[Gathered data]
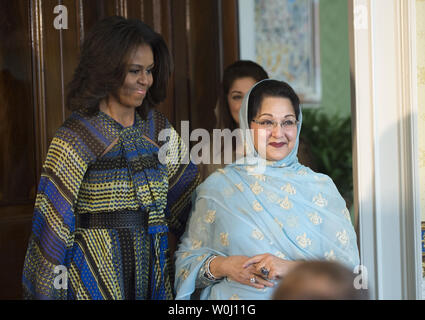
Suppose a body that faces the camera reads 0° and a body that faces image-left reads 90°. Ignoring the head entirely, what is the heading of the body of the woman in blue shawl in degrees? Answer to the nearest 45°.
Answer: approximately 0°
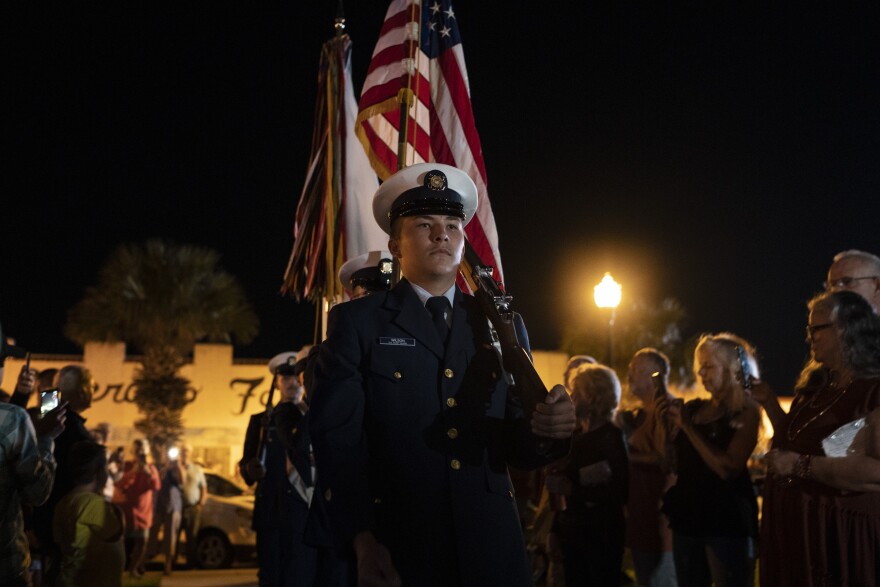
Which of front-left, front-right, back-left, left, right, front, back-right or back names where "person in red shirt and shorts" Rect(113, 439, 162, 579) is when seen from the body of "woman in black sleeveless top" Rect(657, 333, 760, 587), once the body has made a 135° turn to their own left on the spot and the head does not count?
back-left

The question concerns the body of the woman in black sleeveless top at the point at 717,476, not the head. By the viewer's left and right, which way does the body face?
facing the viewer and to the left of the viewer

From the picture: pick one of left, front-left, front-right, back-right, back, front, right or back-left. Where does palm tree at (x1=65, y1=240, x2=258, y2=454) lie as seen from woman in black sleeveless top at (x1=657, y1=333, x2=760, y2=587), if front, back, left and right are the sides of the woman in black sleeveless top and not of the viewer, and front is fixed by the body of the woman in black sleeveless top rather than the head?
right

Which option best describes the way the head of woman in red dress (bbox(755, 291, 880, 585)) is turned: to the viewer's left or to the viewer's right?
to the viewer's left

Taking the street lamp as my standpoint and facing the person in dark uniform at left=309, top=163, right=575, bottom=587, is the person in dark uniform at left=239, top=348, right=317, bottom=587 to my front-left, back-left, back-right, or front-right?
front-right

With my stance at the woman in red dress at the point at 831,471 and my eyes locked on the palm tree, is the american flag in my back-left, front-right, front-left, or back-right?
front-left

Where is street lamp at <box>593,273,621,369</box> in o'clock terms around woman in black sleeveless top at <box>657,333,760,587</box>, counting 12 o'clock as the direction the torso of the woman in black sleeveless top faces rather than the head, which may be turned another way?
The street lamp is roughly at 4 o'clock from the woman in black sleeveless top.
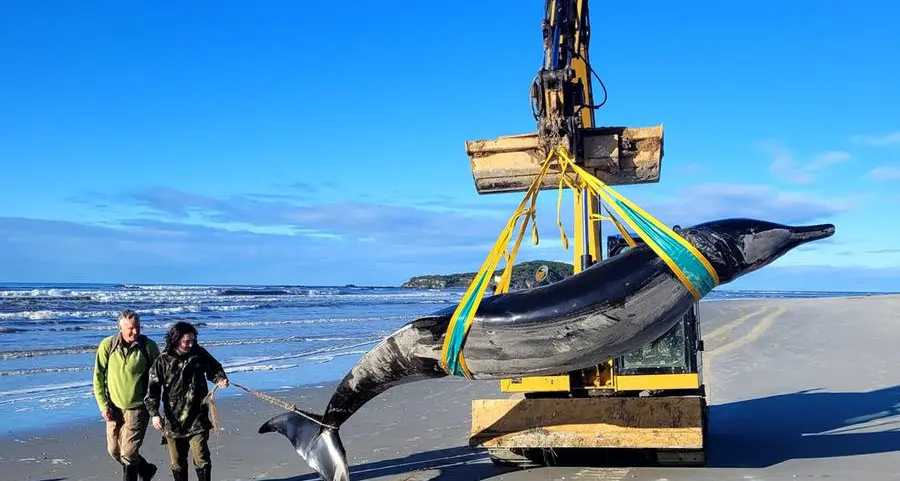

- Work order
Rewrite the whole listing above as a numbered list with no blank lines, and leave the pictures out.

- Finished exercise
1. Suppose a body that faces the camera reads 0° and a body that faces image-left reads 90°. Ignoring the head entirely, what is the heading of the body of the woman in blue shawl in degrees? Answer to the nearest 45°.
2. Answer: approximately 0°
3. Which of front-left, front-right, back-left, left, right, front, back-right or back names where "person in red shirt and shorts" Rect(113, 439, 162, 579) is when seen from the body of "woman in black sleeveless top" Rect(657, 333, 760, 587), once the body has made a 135° turn to their own left on the spot and the head does not count?
4. back-left
5. The question concerns the body of the woman in black sleeveless top at the point at 717,476, not the head. By the viewer's left and right, which way does the body face?
6. facing the viewer and to the left of the viewer
7. From the picture: pick one of left, front-left, front-right, back-right, back, front, right or back-left. Where does palm tree at (x1=65, y1=240, x2=258, y2=454) lie as seen from woman in black sleeveless top at (x1=657, y1=333, x2=760, y2=587), if front, back, left and right are the sides of the woman in black sleeveless top and not of the viewer, and front is fixed by the body of the woman in black sleeveless top rather than the head?
8. right
9. Which option best describes the way the head of woman in red dress (bbox(755, 291, 880, 585)) is turned: to the viewer's left or to the viewer's right?
10. to the viewer's left
11. Taking the street lamp as my standpoint and facing the person in dark uniform at left=309, top=163, right=575, bottom=587, is the person in dark uniform at left=239, top=348, right=317, bottom=587 to my front-left, back-left, back-right, or front-right?
12. front-right
13. With my stance at the woman in red dress at the point at 831,471 and my eyes locked on the palm tree, is the american flag in my back-left, front-right, front-left, or back-right?
14. front-left
15. Where is street lamp at <box>593,273,621,369</box> in o'clock terms around woman in black sleeveless top at <box>657,333,760,587</box>, counting 12 o'clock as the direction the torso of the woman in black sleeveless top faces rather than the head, which may be turned another way?
16. The street lamp is roughly at 4 o'clock from the woman in black sleeveless top.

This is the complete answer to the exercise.